WorldCon’s original 2018 plans showed a lack of concern for marginalized members of their community. First, they misgendered a finalist, and then their choice of panellists was criticized for a lack of diverse voices, despite the fact that there were plenty to chose from. Initial responses from WorldCon workers weren’t great, either: One email shared by best novella finalist JY Yang argues that the “new” generation of authors are “exciting to the nominators but completely unfamiliar to attendees” – a chicken-vs-egg argument that breaks down once you point out that the attendees probably enjoy expanding their knowledge of sci-fi and fantasy.
Thankfully, WorldCon changed quickly. The event’s Chair apologized within days, saying that they would be “tearing the program apart and starting over.”
What led to such a quick turnaround? The sci-fi and fantasy authors themselves were largely responsible, which leads us to possibly the biggest takeaway.
Change Comes From the Leaders
Change starts at the top and moves down. While this is the most obvious in a work environment — who doesn’t want to keep their boss happy? — it’s just as true in a community environment like WorldCon.
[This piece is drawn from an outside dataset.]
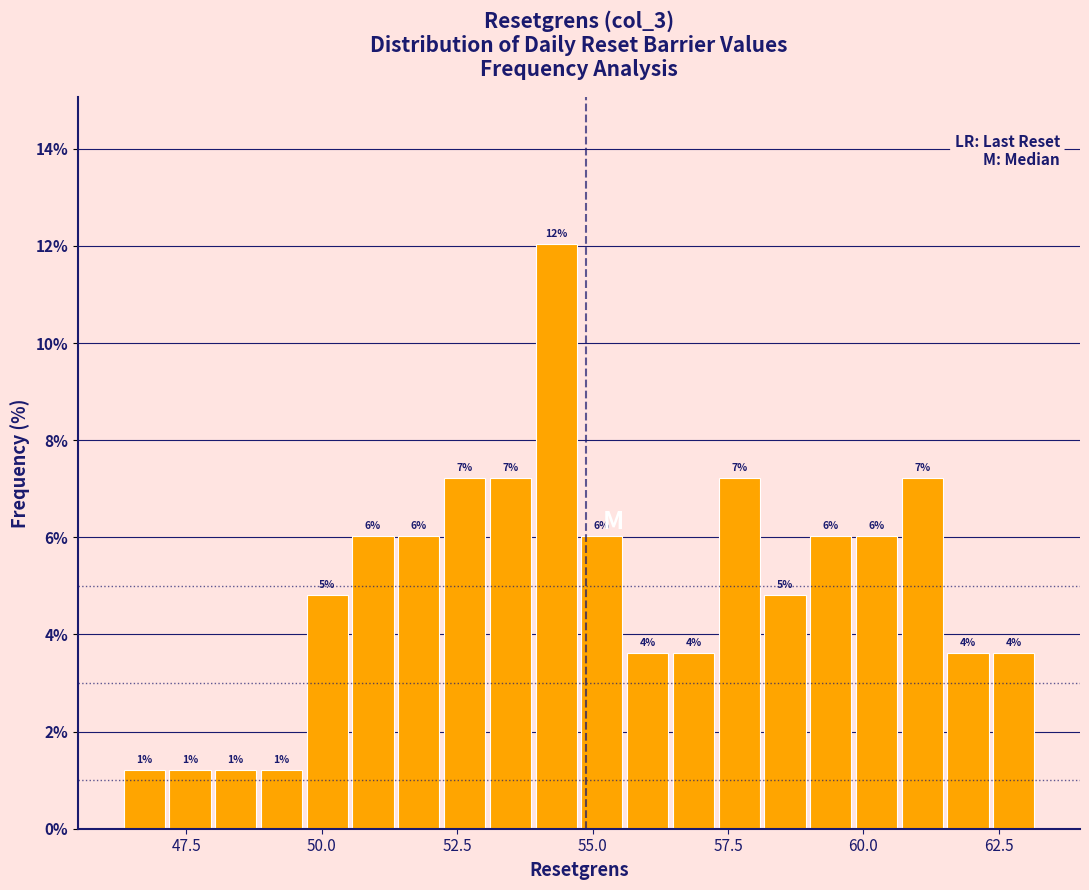

Around what value on the x-axis is the tallest bar? Give the approximate position of its centre, as read against the axis.

54.5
Without the genuine support of leaders in the science fiction and fantasy author community, good intentions might not coalesce into actual change.
The backlash to the initial 2018 panel roster is an example of speculative authors putting themselves on the line in order to help those with fewer voices in their community. Authors who decided to pull out of the event entirely if the roster wasn’t amended included JY Yang, R. Lemberg, Sarah Gailey, and Alexandra Rowland. John Scalzi offered his panel seat to a lesser known author. Mary Robinette Kowal offered to bring in a team of fixers to revamp the panel schedule, and WorldCon took her up on it.
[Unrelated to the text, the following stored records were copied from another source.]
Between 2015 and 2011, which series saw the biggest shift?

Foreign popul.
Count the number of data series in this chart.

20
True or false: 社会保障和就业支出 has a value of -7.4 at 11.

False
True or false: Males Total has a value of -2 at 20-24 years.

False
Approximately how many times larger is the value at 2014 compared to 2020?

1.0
The lessons for the tech industry should be obvious. CEOs and PR reps need to focus on making a change, not simply rattling off platitudes. Meanwhile, everyone in the company with the power to shift their boss’s opinions should speak up about it. Yes, that’s easier said than done, but it truly is the best way to affect a meaningful change.
Focus on Quality
NK Jemisin’s threepeat of a Hugo win didn’t happen because she was a diversity chip. It happened because her Broken Earth series blends genres, world-building and a character-rich plot in a totally unique way.
In the tech industry, a diversity of viewpoints doesn’t just translate into better storytelling – it’s also a better business model. Monica Eaton-Cardone, who serves as Chief Information Officer (CIO) of Global Risk Technologies and Chief Operating Officer (COO) of Chargebacks911, explains:
“Failing to foster diversity creates a gap in capitalizing on the unique perspectives and entrepreneurial spirit that women of color bring to the table,” says Eaton-Cardone. “Leveraging diversity in business puts businesses ahead of their competition — the more diverse viewpoints and backgrounds in the workplace, the more collaboration and consequently, the more consumers one can attract.”
The always-futuristic tech industry and speculative fiction fans have a lot in common. They’re both centered on how changes to the world we live in can affect how we live our lives. Sure, for sci-fi fans, those changes look more like teleportation and faster-than-light travel, and for techies the changes are more like autonomous cars or rentable scooters on every street corner. But, the distinctions between the two tend to blur as time goes on.
Science fiction may sometimes predict the future, but it more often simply reflects the present: how social values are shifting, and what unexpected stories can emerge from marginalized perspectives. But why listen to me when NK Jemisin put it so much better in her record-setting award acceptance speech this past weekend:
“I look to science fiction and fantasy as the aspirational drive of the zeitgeist. We creators are the engineers of possibility. And as this genre finally, however grudgingly, acknowledges that the dreams of the marginalized matter and that all of us have a future, so will go the world. Soon. Very soon.”